Margaretha Geertruida Zelle was the eldest daughter of a hat store owner who was quite wealthy thanks to some savvy oil investments.  When her mother died, her father remarried and shuffled his children off to various relatives. To escape, an 18-year-old Margaretha answered an ad in the paper that might have read something like this: "Dutch Colonial Army Captain Seeks Wife. Compatibility not important. Must not mind blatant infidelity or occasional beatings."

She had two children with Captain Rudolf MacLeod, but they did nothing to improve the marriage. He brazenly kept a mistress and a concubine; she moved in with another officer. Again, probably looking to escape her miserable existence, Margaretha spent her time in Java (where the family had relocated for Captain MacLeod's job) becoming part of the culture, learning all about the dance and even earning a dance name bestowed upon her by the locals—"Mata Hari," which meant "eye of the day" or "sun."

Her son died after being poisoned by an angry servant (so the MacLeods believed).

Margaretha divorced her husband, lost custody of her daughter and moved to Paris to start a new life for herself in 1903. Calling upon the dance skills she had learned in Java, the newly restyled Mata Hari became a performer, starting with the circus and eventually working her way up to exotic dancer. 

To make herself seem more mysterious and interesting, Mata Hari told people her mother was a Javanese princess who taught her everything she knew about the sacred religious dances she performed. The dances were almost entirely in the nude.

Thanks to her mostly-nude dancing and tantalizing background story, she was a hot commodity all over Europe. During WWI, this caught the attention of British Intelligence, who brought her in and demanded to know why she was constantly traipsing across the continent. Under interrogation, she apparently told them she was a spy for France—that she used her job as an exotic dancer to coerce German officers to give her information, which she then supplied back to French spymaster Georges Ladoux. No one could verify these claims and Mata Hari was released.

Not too long afterward, French intelligence intercepted messages that mentioned H-21, a spy who was performing remarkably well. Something in the messages reminded the French officers of Mata Hari's tale and they arrested her at her hotel in Paris on February 13, 1917, under suspicion of being a double agent.
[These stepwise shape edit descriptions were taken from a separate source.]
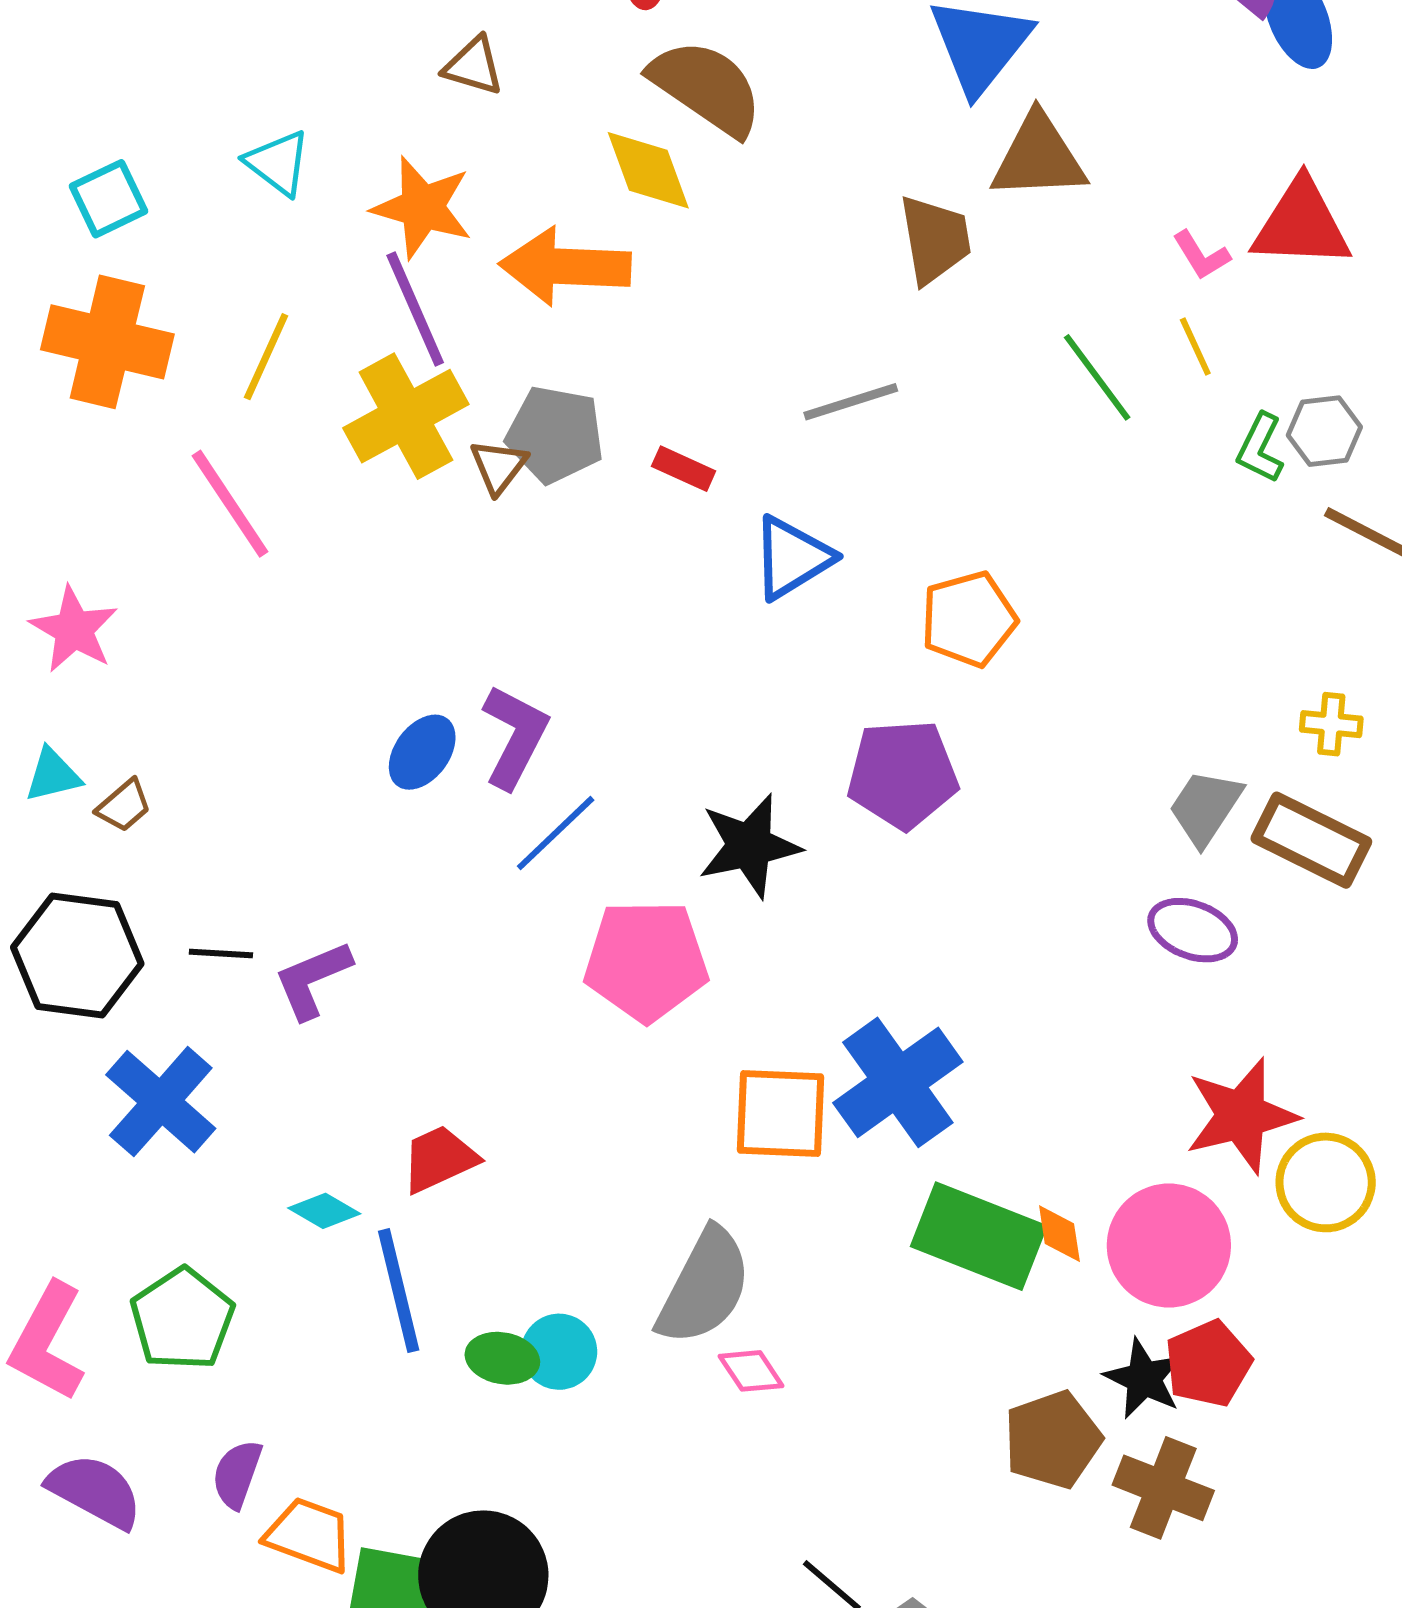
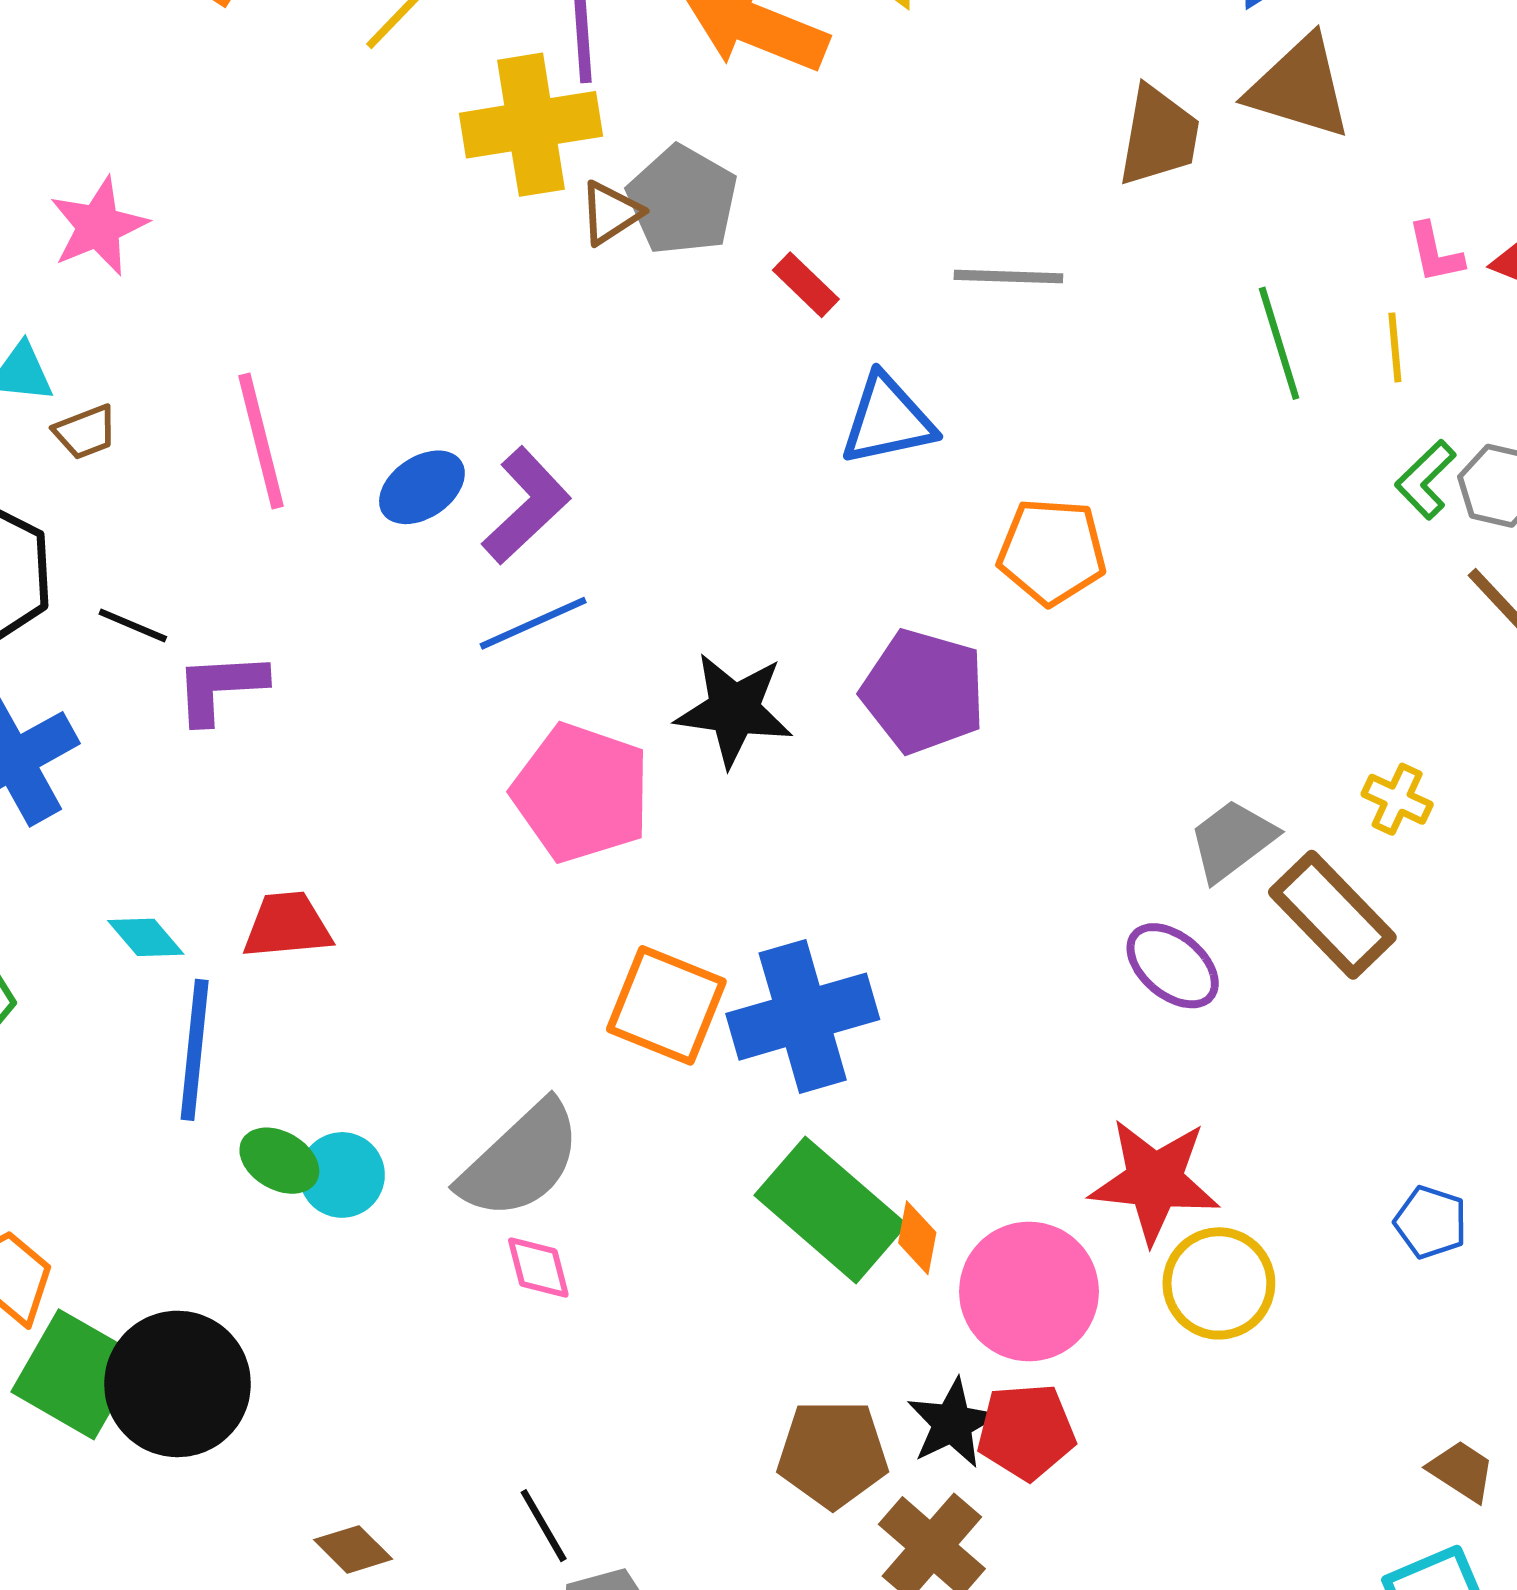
pink line: (230, 504) -> (261, 441), moved

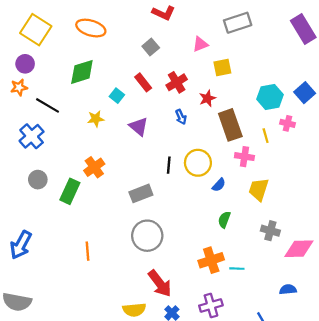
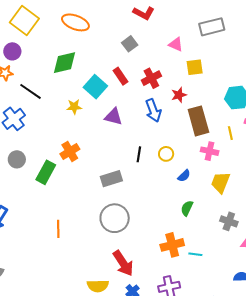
pink triangle: (200, 44) -> (176, 44), turned 42
cyan square: (117, 96) -> (95, 87), size x1.6
blue arrow: (181, 117) -> (153, 110), size x1.6
purple triangle: (139, 126) -> (113, 117), turned -30
yellow circle: (198, 163) -> (166, 154), size x0.6

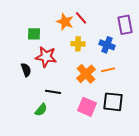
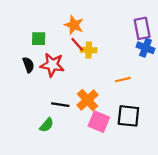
red line: (81, 18) -> (77, 44), moved
blue cross: (107, 45) -> (145, 48), moved
black semicircle: (26, 70) -> (28, 65), moved
orange cross: (86, 74) -> (88, 100), moved

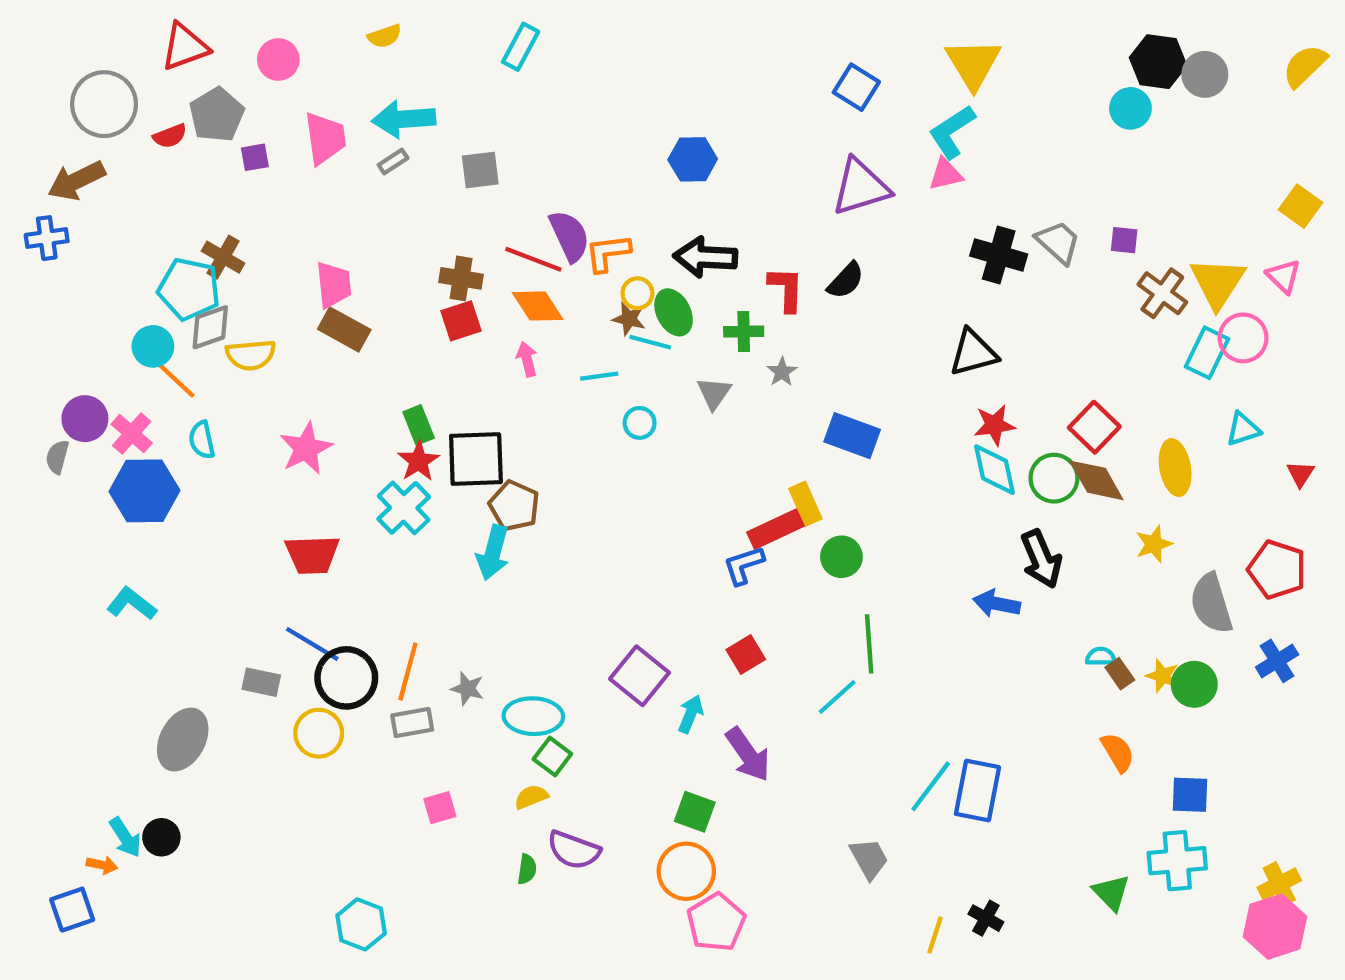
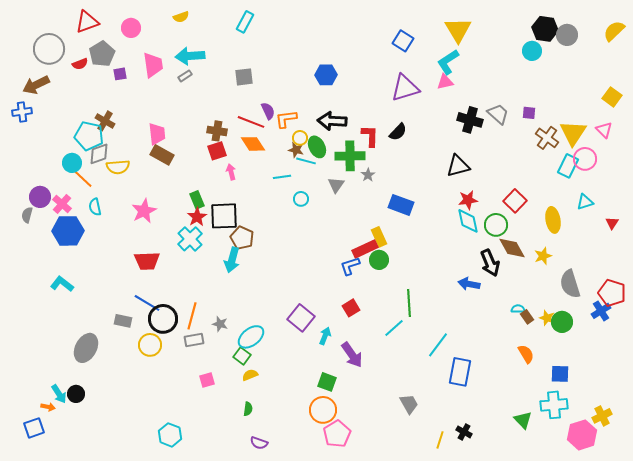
gray square: (480, 170) -> (244, 77), moved
purple semicircle: (569, 236) -> (268, 111), size x0.7
green cross: (744, 332) -> (350, 156), size x1.6
pink arrow: (527, 359) -> (231, 172), moved
brown diamond: (1096, 480) -> (512, 248), moved
green circle: (841, 557) -> (379, 260), moved
red pentagon: (1277, 570) -> (612, 293), moved
cyan ellipse: (533, 716) -> (251, 337), turned -40
green square: (552, 757) -> (242, 356), moved
cyan line: (931, 786) -> (438, 345), moved
purple semicircle: (574, 850) -> (259, 443), moved, size x0.7
pink hexagon: (1275, 927) -> (582, 435), moved

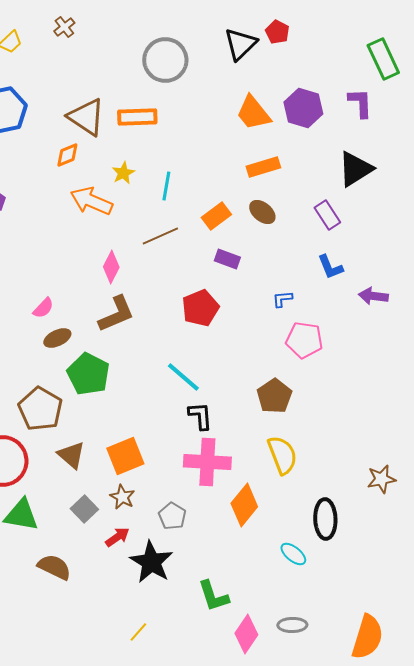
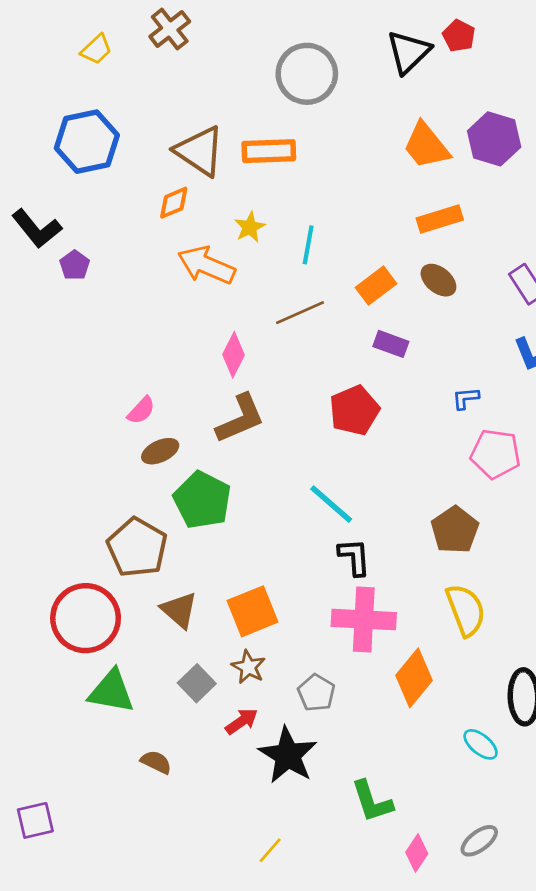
brown cross: (64, 27) -> (170, 29), size x1.4
brown semicircle: (54, 567) -> (156, 762), size x0.7
gray ellipse: (292, 625) -> (479, 841), turned -36
pink diamond: (246, 634) -> (417, 853), size x0.7

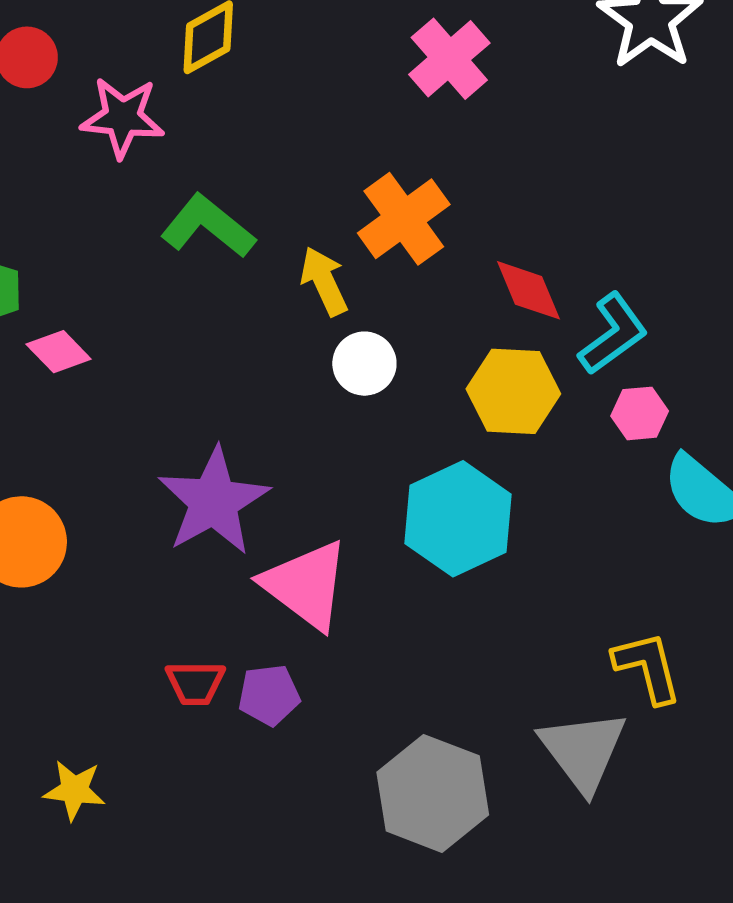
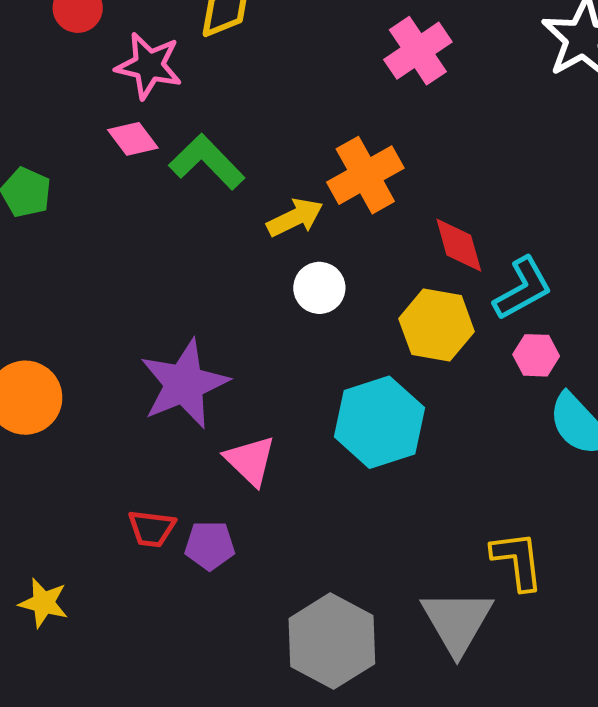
yellow arrow: (324, 281) -> (295, 218), turned 82
pink diamond: (59, 352) -> (133, 139), moved
pink triangle: (306, 585) -> (250, 460), size x0.7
Mata Hari repeatedly denied all involvement in any spying for either side. Her captors didn't believe her story, and perhaps wanting to make an example of her, sentenced her to death by firing squad. She was shot to death 100 years ago today, on October 15, 1917.

In 1985, one of her biographers convinced the French government to open their files on Mata Hari. He says the files contained not one shred of evidence that she was spying for anyone, let alone the enemy. Whether the story she originally told British intelligence was made up by them or by her to further her sophisticated and exotic background is anyone's guess. 

Or maybe she really was the ultimate spy and simply left no evidence in her wake.